Use outboundByHost to map specific domain names or IP addresses to handler functions:

JavaScript
import { Container } from "@cloudflare/containers";
export class MyContainer extends Container {}
MyContainer.outboundByHost = {
"my.worker": async (request, env, ctx) => {
// Run arbitrary Workers logic from this hostname
return await someWorkersFunction(request.body);
},
};

The container calls http://my.worker and the handler runs entirely inside the Workers runtime, outside of the container sandbox.

If you define both, outboundByHost handlers take precedence over the catch-all outbound handler.

Use Workers bindings in handlers

Outbound handlers have access to your Worker's bindings. Route container traffic to internal platform resources without changing application code.

Stored entries:
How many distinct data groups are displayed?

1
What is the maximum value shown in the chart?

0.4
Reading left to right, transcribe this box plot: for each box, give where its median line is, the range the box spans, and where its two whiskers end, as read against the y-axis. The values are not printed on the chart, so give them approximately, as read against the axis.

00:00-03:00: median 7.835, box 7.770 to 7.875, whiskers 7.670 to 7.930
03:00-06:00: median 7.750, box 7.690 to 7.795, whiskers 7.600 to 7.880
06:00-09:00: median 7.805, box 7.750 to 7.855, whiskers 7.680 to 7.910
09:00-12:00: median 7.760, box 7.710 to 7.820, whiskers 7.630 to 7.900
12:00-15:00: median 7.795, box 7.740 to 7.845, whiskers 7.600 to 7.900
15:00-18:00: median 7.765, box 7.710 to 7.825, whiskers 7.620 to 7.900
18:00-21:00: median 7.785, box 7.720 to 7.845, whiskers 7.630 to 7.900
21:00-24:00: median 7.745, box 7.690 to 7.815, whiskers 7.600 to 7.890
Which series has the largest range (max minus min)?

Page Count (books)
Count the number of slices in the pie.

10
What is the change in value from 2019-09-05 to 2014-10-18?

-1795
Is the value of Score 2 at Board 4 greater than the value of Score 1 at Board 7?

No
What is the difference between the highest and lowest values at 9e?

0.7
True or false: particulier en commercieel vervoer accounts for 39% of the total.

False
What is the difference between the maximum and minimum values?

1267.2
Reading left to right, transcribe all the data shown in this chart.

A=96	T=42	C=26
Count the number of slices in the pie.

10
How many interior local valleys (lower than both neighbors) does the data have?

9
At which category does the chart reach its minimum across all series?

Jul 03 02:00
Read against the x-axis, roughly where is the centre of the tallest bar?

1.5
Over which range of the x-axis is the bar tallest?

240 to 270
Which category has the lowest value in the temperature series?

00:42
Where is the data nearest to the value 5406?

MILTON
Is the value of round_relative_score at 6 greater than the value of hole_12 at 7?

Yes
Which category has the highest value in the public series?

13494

**Required actions**
- 1) Set down, word for word, the part of the passage on container outbound handlers that opens with the words containing "Use Workers bindings" and closes with "changing application code.".
- 2) Take the passage on container outbound handlers further, picking up after its last sentence.

**Outputs by task**
- 1)
Use Workers bindings in handlers

Outbound handlers have access to your Worker's bindings. Route container traffic to internal platform resources without changing application code.

- 2)
JavaScript
export class MyContainer extends Container {}
MyContainer.outboundByHost = {
"my.kv": async (request, env, ctx) => {
const url = new URL(request.url);
const key = url.pathname.slice(1);
const value = await env.KV.get(key);
return new Response(value);
},
"my.r2": async (request, env, ctx) => {
const url = new URL(request.url);
// Scope access to this container's ID
const path = `${ctx.containerId}${url.pathname}`;
const object = await env.R2.get(path);
return new Response(object?.body ?? null, { status: object ? 200 : 404 });
},
};

The container calls http://my.kv/some-key and the outbound handler resolves it using the KV binding.

Access Durable Object state

The ctx argument exposes containerId, which lets you interact with the container's own Durable Object from an outbound handler.

JavaScript
"get-state.do": async (request, env, ctx) => {
const id = env.MY_CONTAINER.idFromString(ctx.containerId);
const stub = env.MY_CONTAINER.get(id);
// Assumes getStateForKey is defined on your DO
return stub.getStateForKey(request.body);
},

Change policies at runtime

Use outboundHandlers to define named handlers, then assign them to specific hosts at runtime using setOutboundByHost(). You can also apply a handler globally with setOutboundHandler().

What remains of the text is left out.